**Instructions for the task**
Put everything from the start of the records down to the line containing "Через пару дней" into a Markdown table, with the columns No. and Text holding each line's number and the line itself. Skip blank lines.

**Input records**

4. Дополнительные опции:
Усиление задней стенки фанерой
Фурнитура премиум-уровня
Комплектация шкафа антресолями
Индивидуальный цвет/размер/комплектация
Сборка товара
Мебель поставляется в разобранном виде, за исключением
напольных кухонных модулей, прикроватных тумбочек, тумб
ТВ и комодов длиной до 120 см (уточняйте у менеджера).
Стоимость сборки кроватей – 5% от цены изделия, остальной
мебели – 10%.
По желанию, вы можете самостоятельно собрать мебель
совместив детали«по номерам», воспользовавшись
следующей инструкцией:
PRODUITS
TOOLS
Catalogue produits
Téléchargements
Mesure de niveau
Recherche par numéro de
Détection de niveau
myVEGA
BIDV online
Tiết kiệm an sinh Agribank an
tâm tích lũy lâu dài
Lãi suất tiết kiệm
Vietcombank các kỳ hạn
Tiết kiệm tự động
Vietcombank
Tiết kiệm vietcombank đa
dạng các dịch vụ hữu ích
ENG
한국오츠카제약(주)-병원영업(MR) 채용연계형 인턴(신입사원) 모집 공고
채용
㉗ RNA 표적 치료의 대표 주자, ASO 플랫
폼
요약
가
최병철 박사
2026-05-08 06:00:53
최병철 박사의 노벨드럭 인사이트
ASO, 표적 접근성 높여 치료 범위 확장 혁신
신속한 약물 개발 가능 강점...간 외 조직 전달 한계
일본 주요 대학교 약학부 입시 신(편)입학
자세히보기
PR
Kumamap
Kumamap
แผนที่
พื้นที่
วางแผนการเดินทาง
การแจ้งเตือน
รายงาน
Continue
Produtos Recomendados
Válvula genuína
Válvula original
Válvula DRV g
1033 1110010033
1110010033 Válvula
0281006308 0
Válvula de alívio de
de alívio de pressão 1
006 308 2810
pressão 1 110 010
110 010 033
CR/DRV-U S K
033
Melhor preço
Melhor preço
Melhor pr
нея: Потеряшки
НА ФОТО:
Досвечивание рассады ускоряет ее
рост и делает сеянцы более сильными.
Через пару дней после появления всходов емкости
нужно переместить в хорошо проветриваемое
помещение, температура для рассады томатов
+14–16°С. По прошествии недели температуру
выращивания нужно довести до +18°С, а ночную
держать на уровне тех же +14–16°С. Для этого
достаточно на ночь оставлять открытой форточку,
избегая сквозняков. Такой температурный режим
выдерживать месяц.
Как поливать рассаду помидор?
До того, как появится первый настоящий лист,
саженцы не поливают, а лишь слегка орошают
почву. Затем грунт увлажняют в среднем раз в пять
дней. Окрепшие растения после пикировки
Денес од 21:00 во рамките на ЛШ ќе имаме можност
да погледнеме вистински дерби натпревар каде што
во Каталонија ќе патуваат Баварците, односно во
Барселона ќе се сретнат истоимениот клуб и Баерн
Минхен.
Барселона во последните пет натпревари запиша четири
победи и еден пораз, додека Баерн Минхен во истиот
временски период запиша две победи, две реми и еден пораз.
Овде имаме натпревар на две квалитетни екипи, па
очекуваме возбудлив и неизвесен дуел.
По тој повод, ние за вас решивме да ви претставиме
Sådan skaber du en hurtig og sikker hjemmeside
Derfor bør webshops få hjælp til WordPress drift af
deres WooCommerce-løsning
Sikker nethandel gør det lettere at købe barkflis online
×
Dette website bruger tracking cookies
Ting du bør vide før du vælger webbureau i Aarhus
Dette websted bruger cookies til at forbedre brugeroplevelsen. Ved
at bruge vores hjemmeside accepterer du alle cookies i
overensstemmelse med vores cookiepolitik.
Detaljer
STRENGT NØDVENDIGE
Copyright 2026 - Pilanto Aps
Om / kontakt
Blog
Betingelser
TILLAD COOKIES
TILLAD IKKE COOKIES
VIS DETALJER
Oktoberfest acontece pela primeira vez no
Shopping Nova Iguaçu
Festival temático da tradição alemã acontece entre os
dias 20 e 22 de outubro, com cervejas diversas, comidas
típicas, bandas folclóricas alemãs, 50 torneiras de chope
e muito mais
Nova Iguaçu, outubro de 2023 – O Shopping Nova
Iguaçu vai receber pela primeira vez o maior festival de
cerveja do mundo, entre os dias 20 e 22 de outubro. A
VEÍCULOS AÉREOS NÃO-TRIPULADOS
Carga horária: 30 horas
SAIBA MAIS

**Written response**
| No. | Text |
|---|---|
| 1 | 4. Дополнительные опции: |
| 2 | Усиление задней стенки фанерой |
| 3 | Фурнитура премиум-уровня |
| 4 | Комплектация шкафа антресолями |
| 5 | Индивидуальный цвет/размер/комплектация |
| 6 | Сборка товара |
| 7 | Мебель поставляется в разобранном виде, за исключением |
| 8 | напольных кухонных модулей, прикроватных тумбочек, тумб |
| 9 | ТВ и комодов длиной до 120 см (уточняйте у менеджера). |
| 10 | Стоимость сборки кроватей – 5% от цены изделия, остальной |
| 11 | мебели – 10%. |
| 12 | По желанию, вы можете самостоятельно собрать мебель |
| 13 | совместив детали«по номерам», воспользовавшись |
| 14 | следующей инструкцией: |
| 15 | PRODUITS |
| 16 | TOOLS |
| 17 | Catalogue produits |
| 18 | Téléchargements |
| 19 | Mesure de niveau |
| 20 | Recherche par numéro de |
| 21 | Détection de niveau |
| 22 | myVEGA |
| 23 | BIDV online |
| 24 | Tiết kiệm an sinh Agribank an |
| 25 | tâm tích lũy lâu dài |
| 26 | Lãi suất tiết kiệm |
| 27 | Vietcombank các kỳ hạn |
| 28 | Tiết kiệm tự động |
| 29 | Vietcombank |
| 30 | Tiết kiệm vietcombank đa |
| 31 | dạng các dịch vụ hữu ích |
| 32 | ENG |
| 33 | 한국오츠카제약(주)-병원영업(MR) 채용연계형 인턴(신입사원) 모집 공고 |
| 34 | 채용 |
| 35 | ㉗ RNA 표적 치료의 대표 주자, ASO 플랫 |
| 36 | 폼 |
| 37 | 요약 |
| 38 | 가 |
| 39 | 최병철 박사 |
| 40 | 2026-05-08 06:00:53 |
| 41 | 최병철 박사의 노벨드럭 인사이트 |
| 42 | ASO, 표적 접근성 높여 치료 범위 확장 혁신 |
| 43 | 신속한 약물 개발 가능 강점...간 외 조직 전달 한계 |
| 44 | 일본 주요 대학교 약학부 입시 신(편)입학 |
| 45 | 자세히보기 |
| 46 | PR |
| 47 | Kumamap |
| 48 | Kumamap |
| 49 | แผนที่ |
| 50 | พื้นที่ |
| 51 | วางแผนการเดินทาง |
| 52 | การแจ้งเตือน |
| 53 | รายงาน |
| 54 | Continue |
| 55 | Produtos Recomendados |
| 56 | Válvula genuína |
| 57 | Válvula original |
| 58 | Válvula DRV g |
| 59 | 1033 1110010033 |
| 60 | 1110010033 Válvula |
| 61 | 0281006308 0 |
| 62 | Válvula de alívio de |
| 63 | de alívio de pressão 1 |
| 64 | 006 308 2810 |
| 65 | pressão 1 110 010 |
| 66 | 110 010 033 |
| 67 | CR/DRV-U S K |
| 68 | 033 |
| 69 | Melhor preço |
| 70 | Melhor preço |
| 71 | Melhor pr |
| 72 | нея: Потеряшки |
| 73 | НА ФОТО: |
| 74 | Досвечивание рассады ускоряет ее |
| 75 | рост и делает сеянцы более сильными. |
| 76 | Через пару дней после появления всходов емкости |